第103話 ヒルド危うし
ツルギがエクスを助け出した丁度その頃、チェーンソーを振り回し襲い来るエペタムから必死になり逃げていたカナデ、ヒルド、レイピアの三人は、研究棟から修練棟へと移っていた。
「急いでくださいヒルドさん! このままだと捕まってしまいバラバラにされちゃいますよ!?」
「ヒルドちゃん、マジ頑張って!」
「な、なんでセイバー候補の私より、二人の方が体力あるんですくわぁっ!?」
既に一時間近く行われた命懸けの鬼ごっこに、ヒルドの両脚は悲鳴を上げていた。
それにもかかわらず、研究員でありデスクワーク派のレイピアと、運動部に所属するとはいえ、一般人女子高生のカナデの二人は疲れた表情こそみせてはいるものの、ヒルドと比べてまだ余力があった。
そして、そんな三人を追いかけるのは……。
「キシャシャシャ! 待てってお前らぁ〜? 早くバラバラにさせろよ〜!」
彼は、長時間の緊迫した状況で心身ともに疲弊した三人を追い回すことを心から楽しんでいた。

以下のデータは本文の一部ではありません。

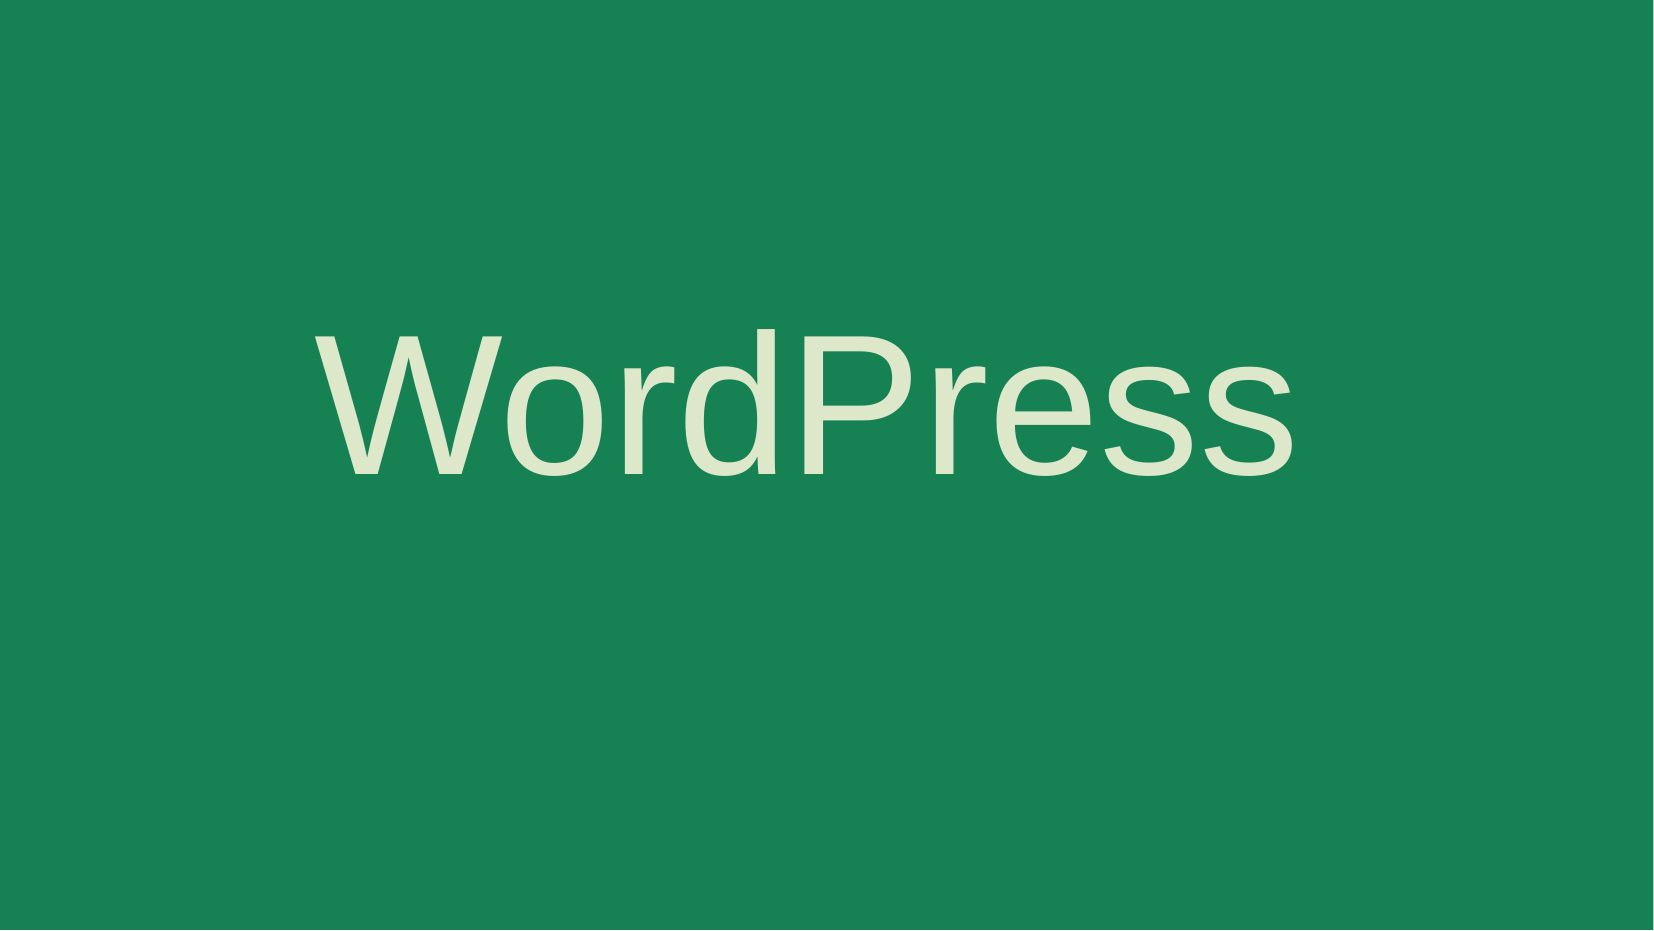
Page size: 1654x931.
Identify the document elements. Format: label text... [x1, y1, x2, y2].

text_box WordPress [300, 286, 1388, 526]
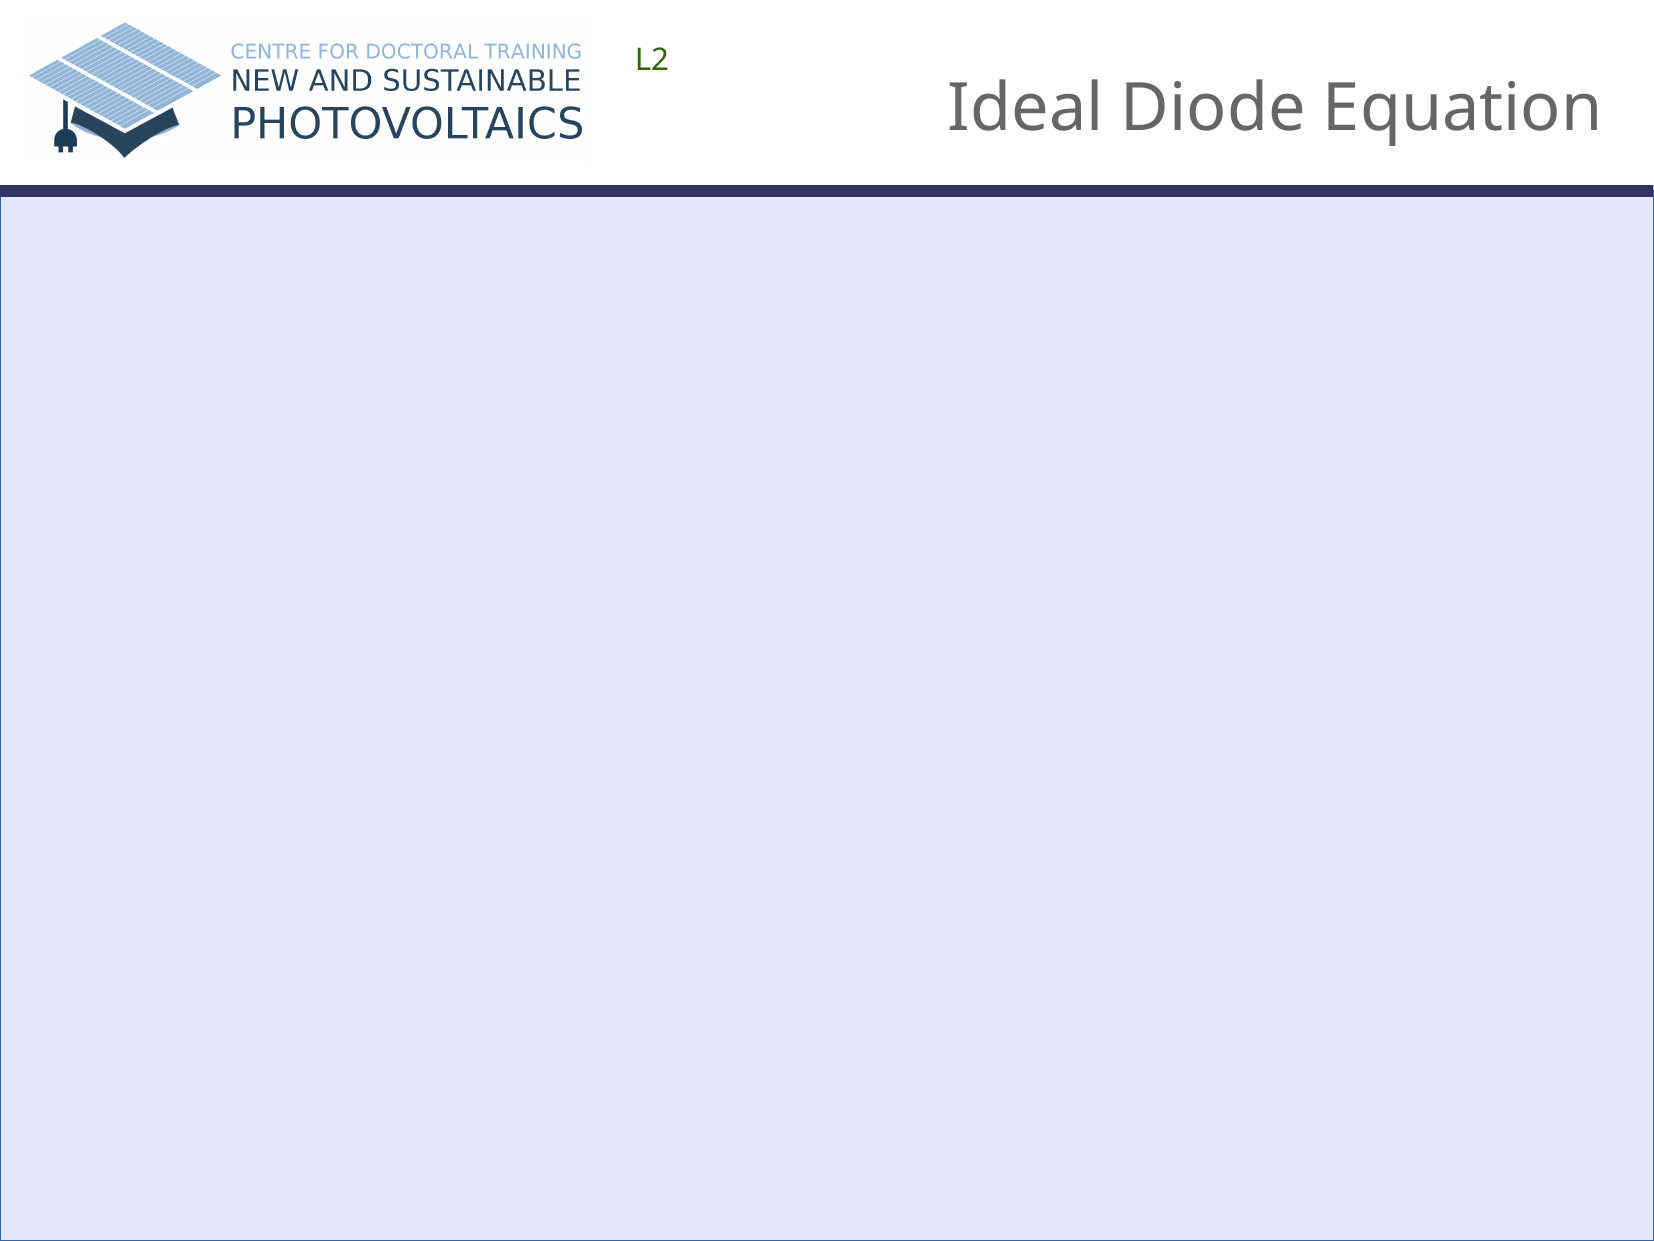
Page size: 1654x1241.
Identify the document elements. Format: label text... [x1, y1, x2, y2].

それはもう両方の眼をギョロギョロと忙しなく動かす程にだ。
「つーか、マジでアイツキモいっしょ!?」
「そ、そんな、ことより……私はもう限界かもです!」
「た、確かこの先に隔壁を降ろすレバーがあったと思います! それを上手く使えば彼から逃げ切れるかもしれません!」
『それな!』
額にビッシリと汗を張り付け、豊かな胸に抱いた聖剣を手放すことなく懸命に足を走らせるレイピアがそう言うと、ヒルドとカナデの二人が彼女を指差し声を揃えた。
すると、彼女たちの視線の先にT字路のような廊下があり、その壁に隔壁を降ろすレバーらしき物を発見した。
「ありました! では、私が一足先に隔壁を降ろしてきますね!」
いうなり、レイピアは走る速度を更に加速させ、カナデとヒルドに十メートル以上の差をつけて隔壁を起動させるレバーの前へたどり着いていた。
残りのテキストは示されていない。